[[ Supplied passage, beginning ]]

The toughest hunter encounter I ever got was playing the Final Nights (I had masquerade violations capped at four so I could go through the whole game with them wandering around). A group of pretty strong ones ended up camped outside my haven in Santa Monica while I was inside, and I wasn't very well armed at the time. It took more than a couple of tries before I finally made it out of that alley alive, err... dead-ish. Another time I was outside The Abyss and I think it was cops shooting at me (I up the damage of cop guns a lot). I knew if I could make around the corner I could hide behind the dumpster long enough to obfuscate and heal up, but as soon as I turned the corner - BAM! a group of hunters started tearing me a new one. I was toast - and I loved it! I actually felt like I was playing a game where I had to stay on the edge of my seat and be ready for anything.
Something to keep you on your toes. One of the big problems of the game is its predictability. I know where I have to go. I know where the shadows are on the main streets where I can feed. I know where and when juicebags will be walking around and even how good their 'pedigree' is. Randomizing passwords was a good step, though I would take it to it's logical conclusion and make them truly random gametime generated passwords, so you couldn't just read the list and guess (I know: cheaters gonna cheat...).
The game needs more random elements - the 'random encounters' you get in most games. Even the 'fixed' encounters could be switched up - how many guys? where do they start? what are they armed with? Maybe one time is 3 mooks with 38's, and the next it's two guys with shotguns (or sledgehammers or bush hooks). Maybe a guard is wandering outside, or maybe he's inside guarding a door. Without that, yeah, you can try different tactics and different builds, but it's the same movie, over and over (albeit a good movie).

[[ Supplied passage, end ]]

Requirement 1:
According to the passage on hunter encounters, where was the writer's haven when strong hunters camped outside it?
Requirement 2:
Write out the stretch of the passage on hunter encounters from "The game needs" through "a good movie).".

[[ Entries shown, beginning ]]

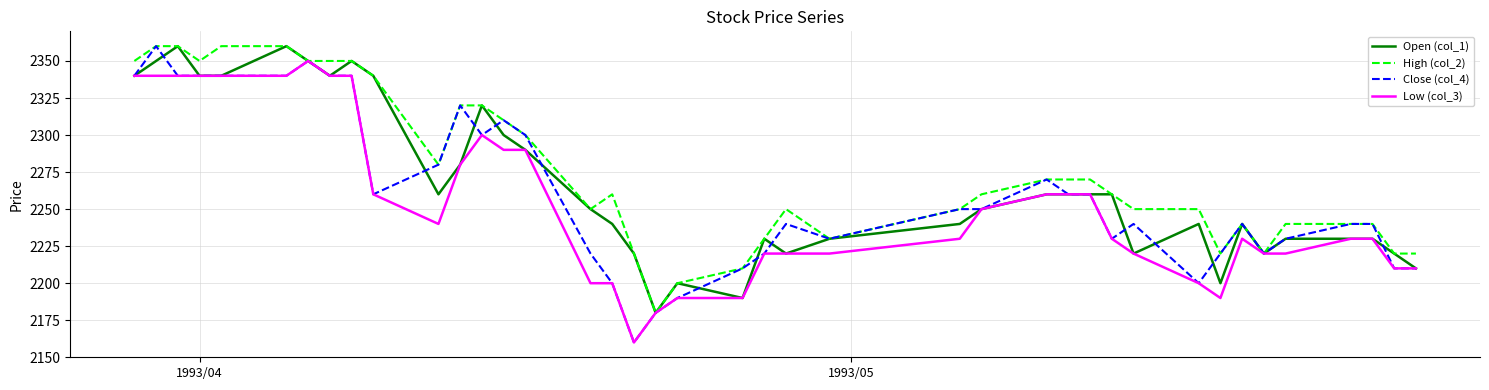

Which series has the largest range (max minus min)?

Close (col_4)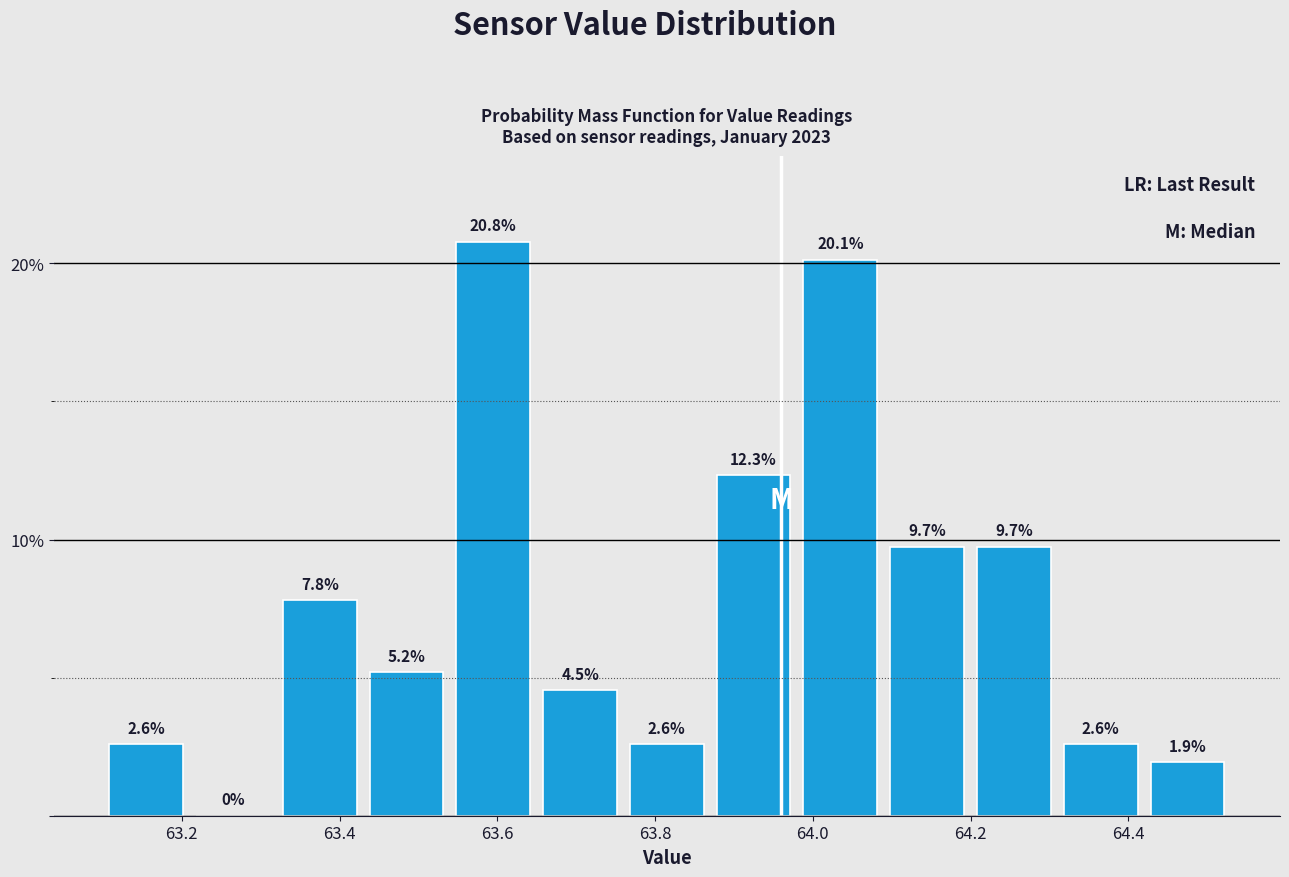

Reading left to right, transcribe this chart: for each bar, give the range it covers on the x-axis and its height. The bar edges are not printed on the chart, so give them approximately, as read against the axis.

63.10 to 63.21: 2.6
63.21 to 63.32: 0.0
63.32 to 63.43: 7.8
63.43 to 63.54: 5.2
63.54 to 63.65: 20.8
63.65 to 63.76: 4.5
63.76 to 63.87: 2.6
63.87 to 63.98: 12.3
63.98 to 64.09: 20.1
64.09 to 64.20: 9.7
64.20 to 64.31: 9.7
64.31 to 64.42: 2.6
64.42 to 64.53: 1.9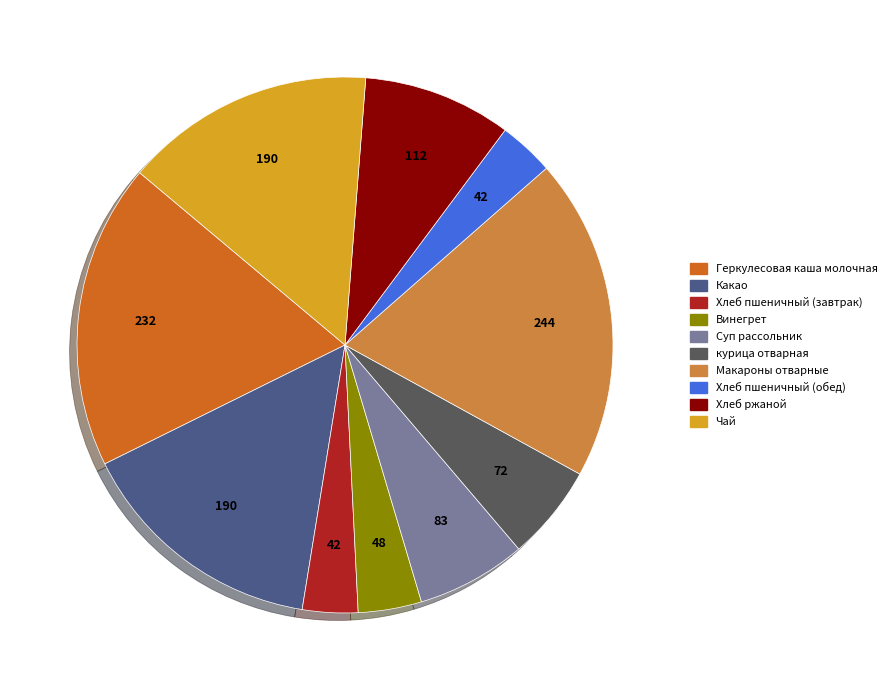

How many slices are in this pie chart?

10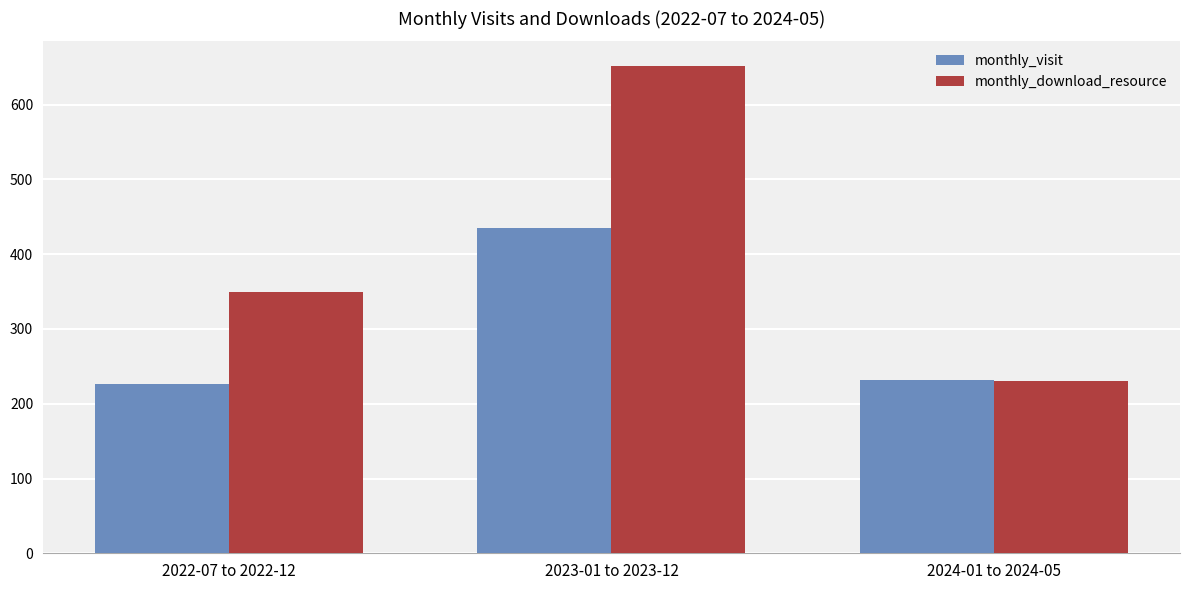

What is the value of the monthly_download_resource bar at the 1st from the left?

349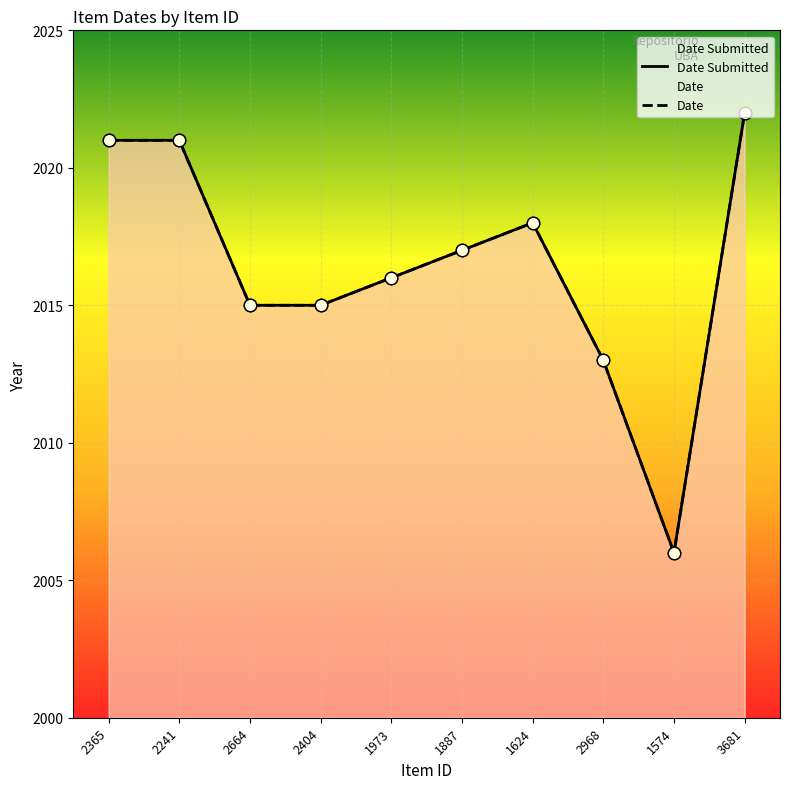

What is the total value across all series at 2241?

4042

[[ Entries shown, end ]]

Your solution 1:
Santa Monica

Your solution 2:
The game needs more random elements - the 'random encounters' you get in most games. Even the 'fixed' encounters could be switched up - how many guys? where do they start? what are they armed with? Maybe one time is 3 mooks with 38's, and the next it's two guys with shotguns (or sledgehammers or bush hooks). Maybe a guard is wandering outside, or maybe he's inside guarding a door. Without that, yeah, you can try different tactics and different builds, but it's the same movie, over and over (albeit a good movie).